Os fóruns de leitores são imperdíveis. Minha
leitura preferida. Termômetro inigualável da nossa cultura. Ou falta de. Retrato
fiel da cabeça do brasileiro médio. Está tudo lá, a jequice, a boçalidade, a ignorância profunda, a cafajestice orgulhosa, a descortesia que não pede licença, a
hipocrisia, o falso moralismo, os preconceitos mais rudimentares. Os lullopetistas
formam, naturalmente, um caso à parte. Que cara-de-pau, santo pai. Coisa de delinquente
profissional, aquele sujeito que se marginalizou a tal ponto em relação ao padrão
social aceito, que desenvolveu uma capacidade de externar as mais delirantes
declarações sem se dar conta do mal-estar que causa em terceiros. Comportamento que copiam com desassombro e galhardia de Lulla.

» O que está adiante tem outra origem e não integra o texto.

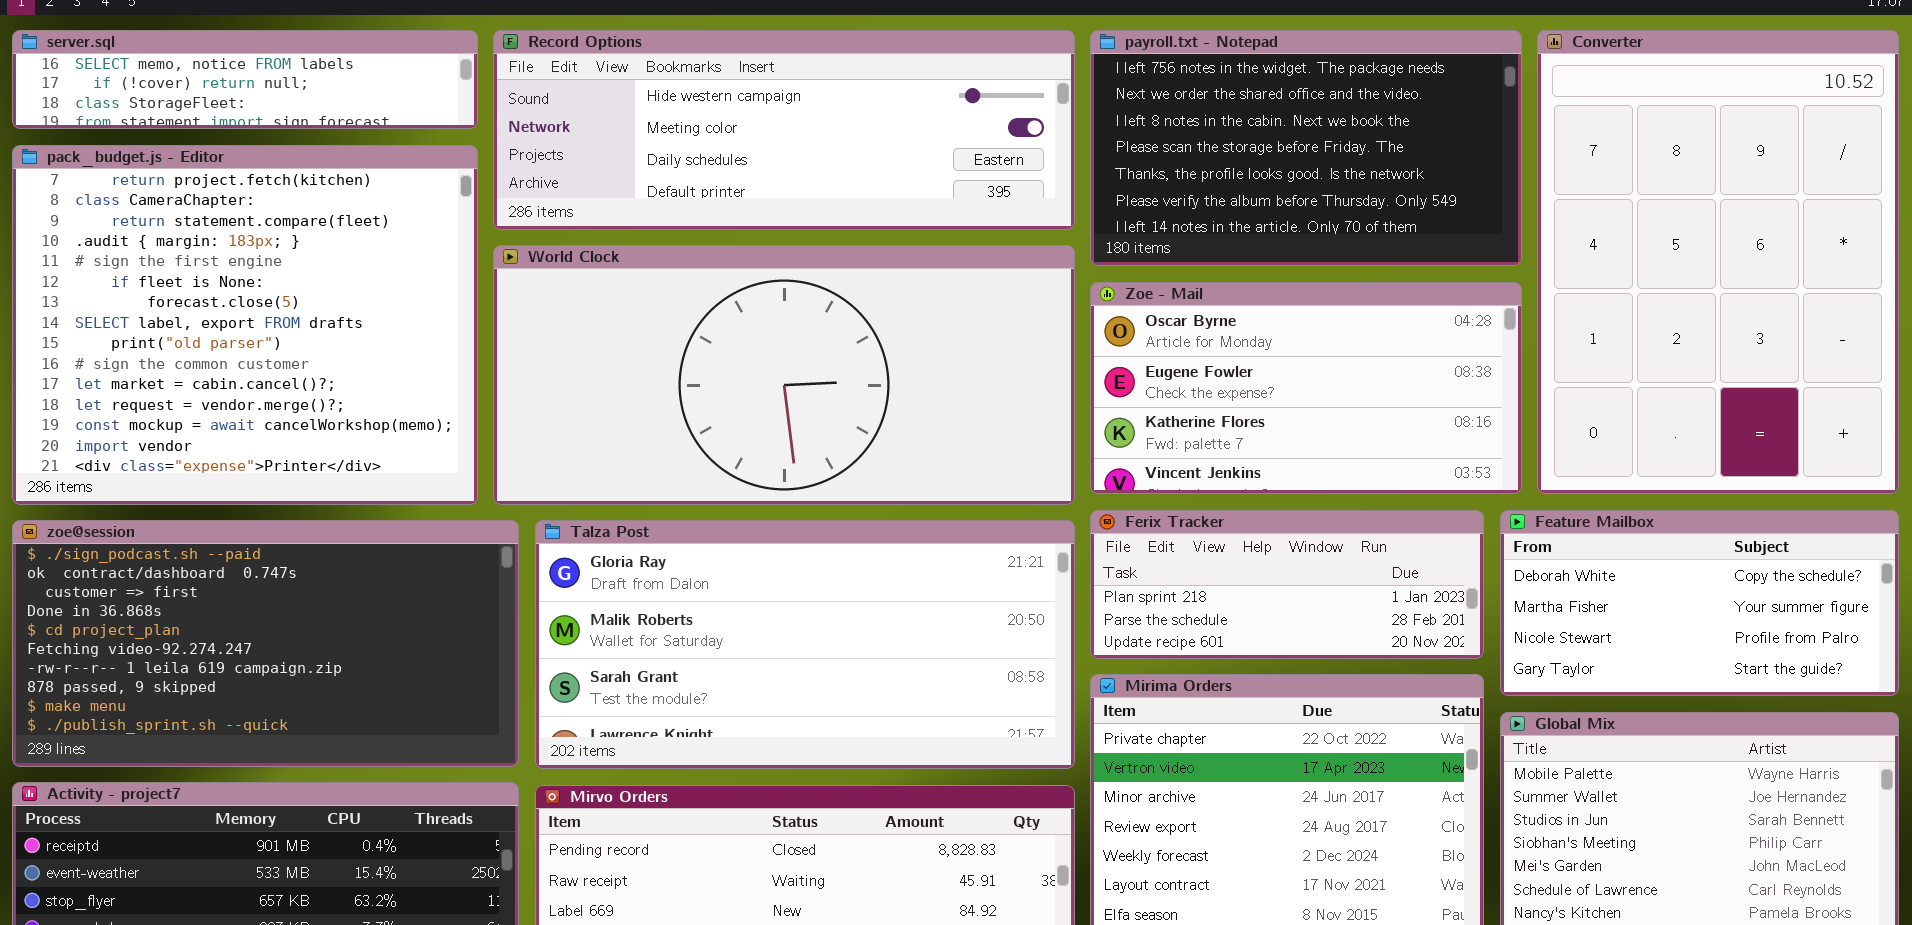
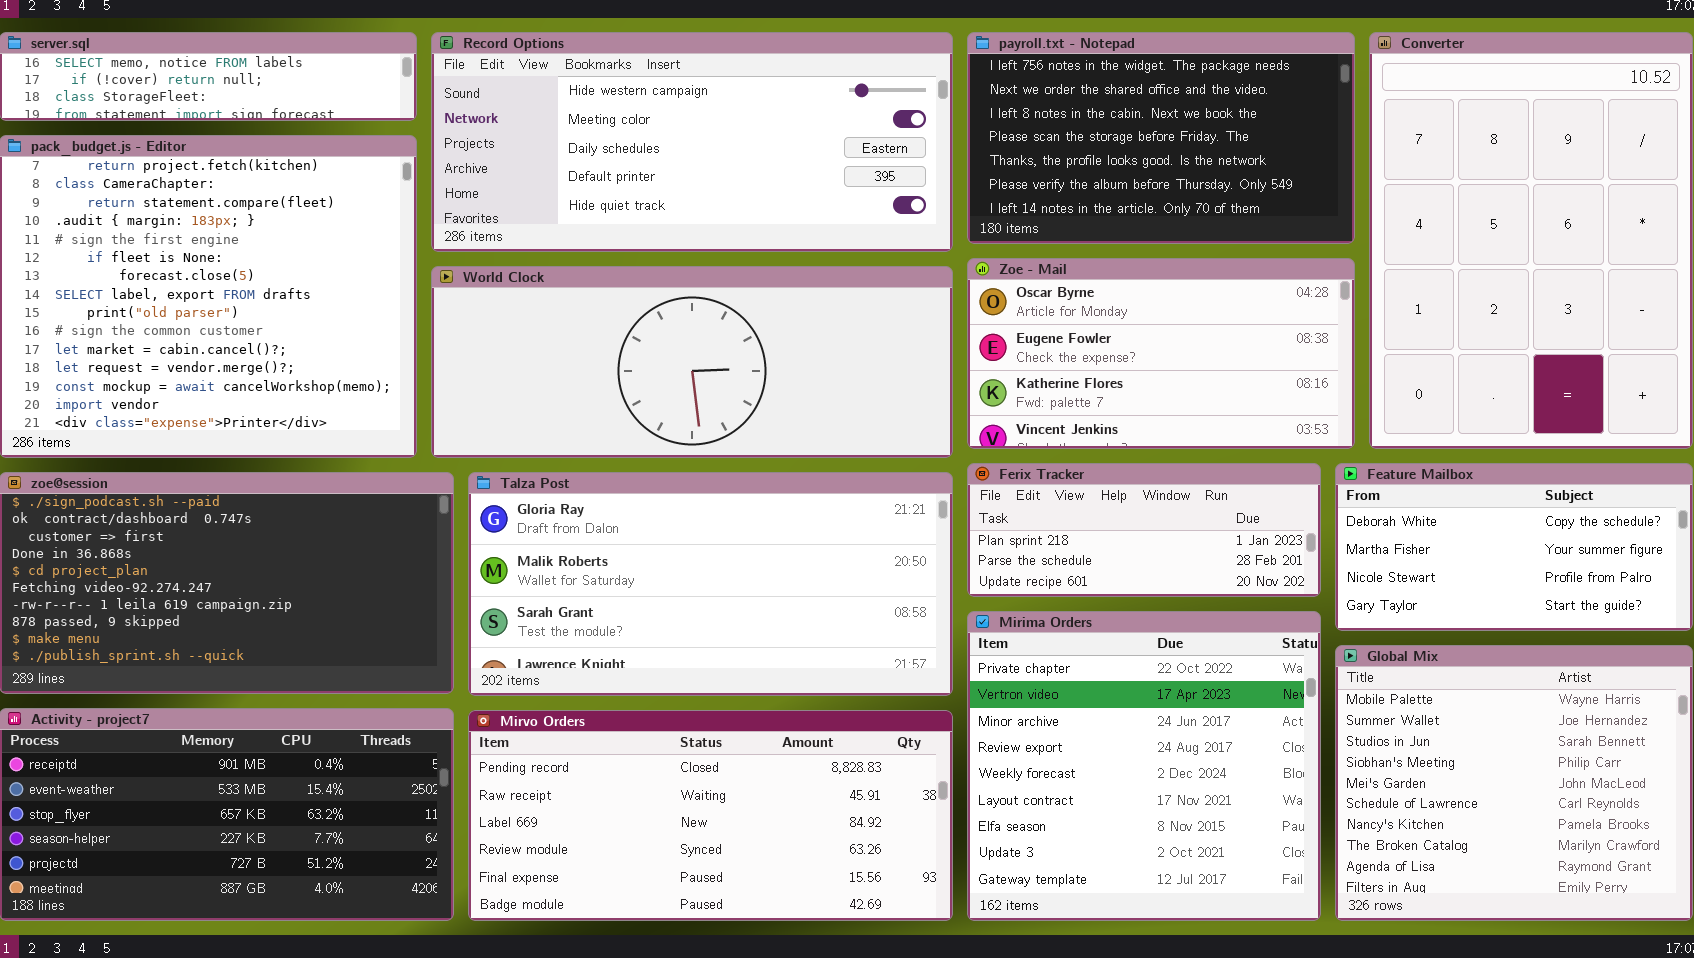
Record Options: [493,30,1075,230] -> [431,32,953,252], resized
World Clock: [493,245,1075,505] -> [431,266,953,458], resized

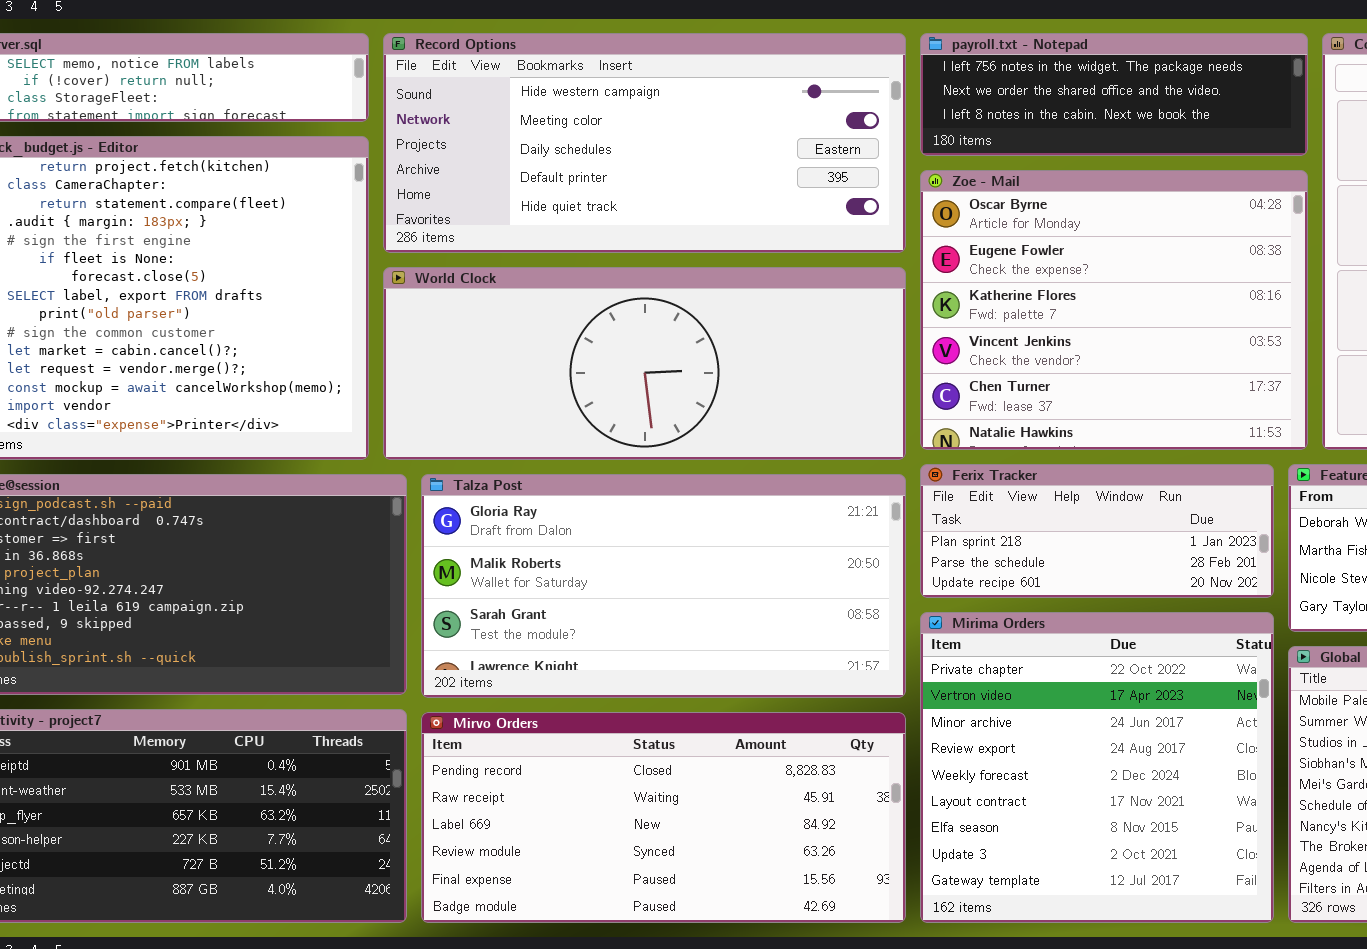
payroll.txt - Notepad: [967,32,1355,244] -> [920,33,1308,156], resized
Zoe - Mail: [967,258,1355,449] -> [920,170,1308,450], resized

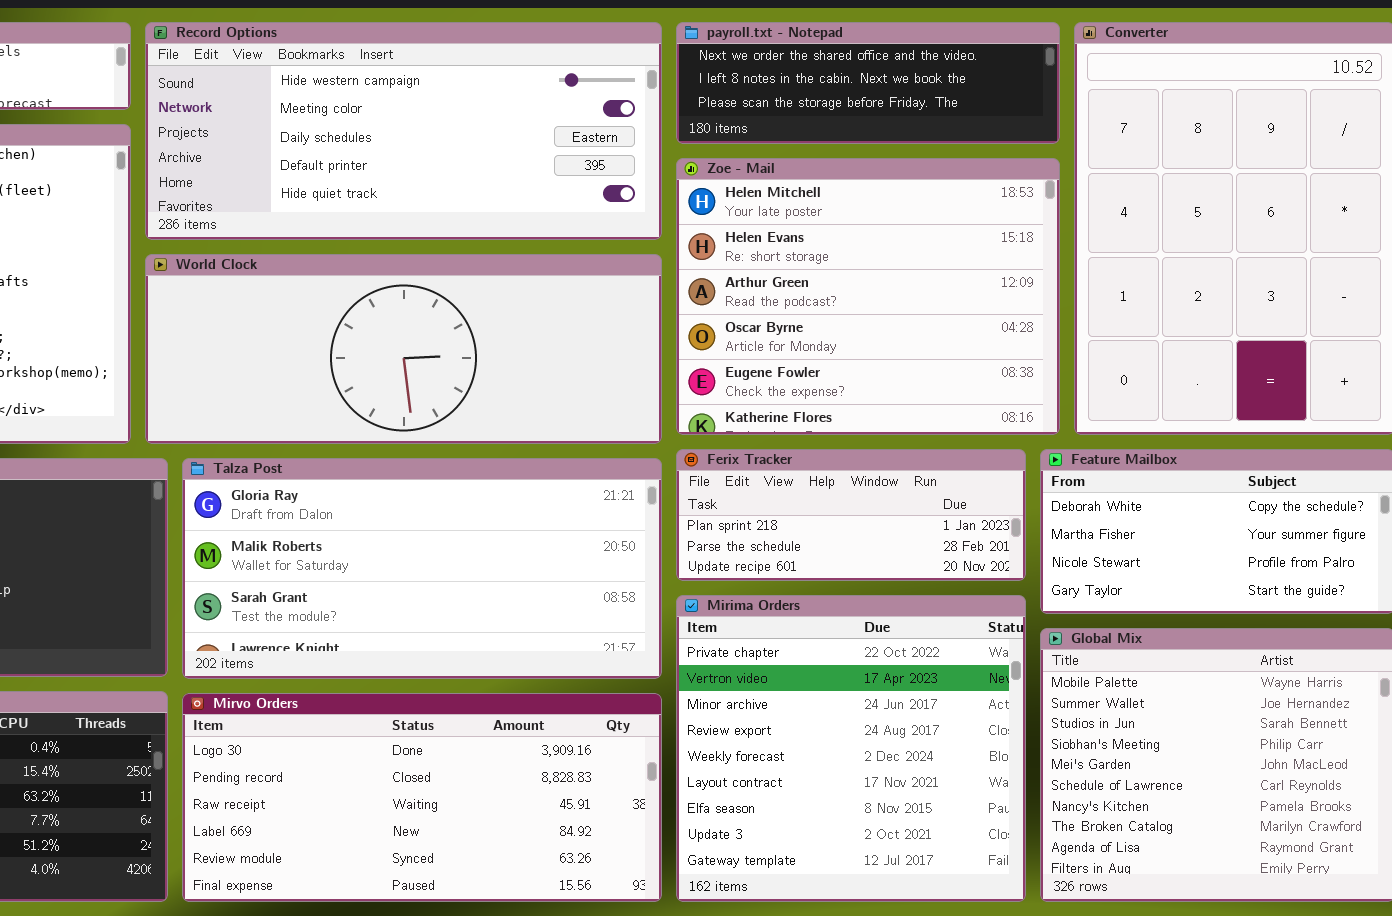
payroll.txt - Notepad: [920,33,1308,156] -> [676,22,1060,144], scrolled down 1 row
Zoe - Mail: [920,170,1308,450] -> [676,158,1060,435], scrolled up 3 rows
Mirvo Orders: [421,712,906,923] -> [182,693,662,902], scrolled up 1 row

Mais do que a análise antropológica, porém,
curto mesmo é o uso idiossincrático que os leitores fazem do idioma. Trucidam
as mais variadas normas da língua sem olhar credo nem raça. Não canso de me
espantar com a sem-cerimônia com que espezinham o vernáculo. Qualquer dia crio
paciência e coragem e inicio uma compilação do material. Tarefa para uma equipe
multidisciplinar de professores-doutores. Chefiada por um linguista. Sei que alguns
dos meus leitores poderão me achar virulento além do digerível por falar nestes
termos. Sorry. Mas para mim o respeito à língua é o sinal mais importante do
caráter duma pessoa. Não confio em quem a maltrata, seja por preguiça de
pensar, seja por mero desleixo. (O desleixo está na base da nossa indigência.)
A língua se constitui de regras, e o
adverso a elas opta necessariamente pela entropia. A favela de Heliópolis é um
monumento ao caos. Passo diante de barracos e invariavelmente me vem à mente “Pombas, essa gente não pode ao menos se
abster de empilhar lixo diante de suas portas? Será tão difícil manter os
arredores livres de restos de comida e entulho? Por que será que quando pegam
dengue aparecem na tela do SPTV se lamuriando que o governo isso, aquilo e
aquil’outro?” Sem estrutura não há civilização.
Escrever não é moleza. Me refiro não à
escrita literária e sim à comezinha, a que usamos para fins funcionais e práticos
como nos comunicar e passar e receber recados. Esta merece tanta consideração e
apreço quanto aquela. Serve como nosso cartão de visita. Tal como a literária,
deve seguir certos preceitos insubstituíveis do vernáculo. E nem precisa ir à
escola aprender.
Basta ler Machado. Com Machado você
verifica quão fantástico e sem fundo é o oceano por sob as palavras.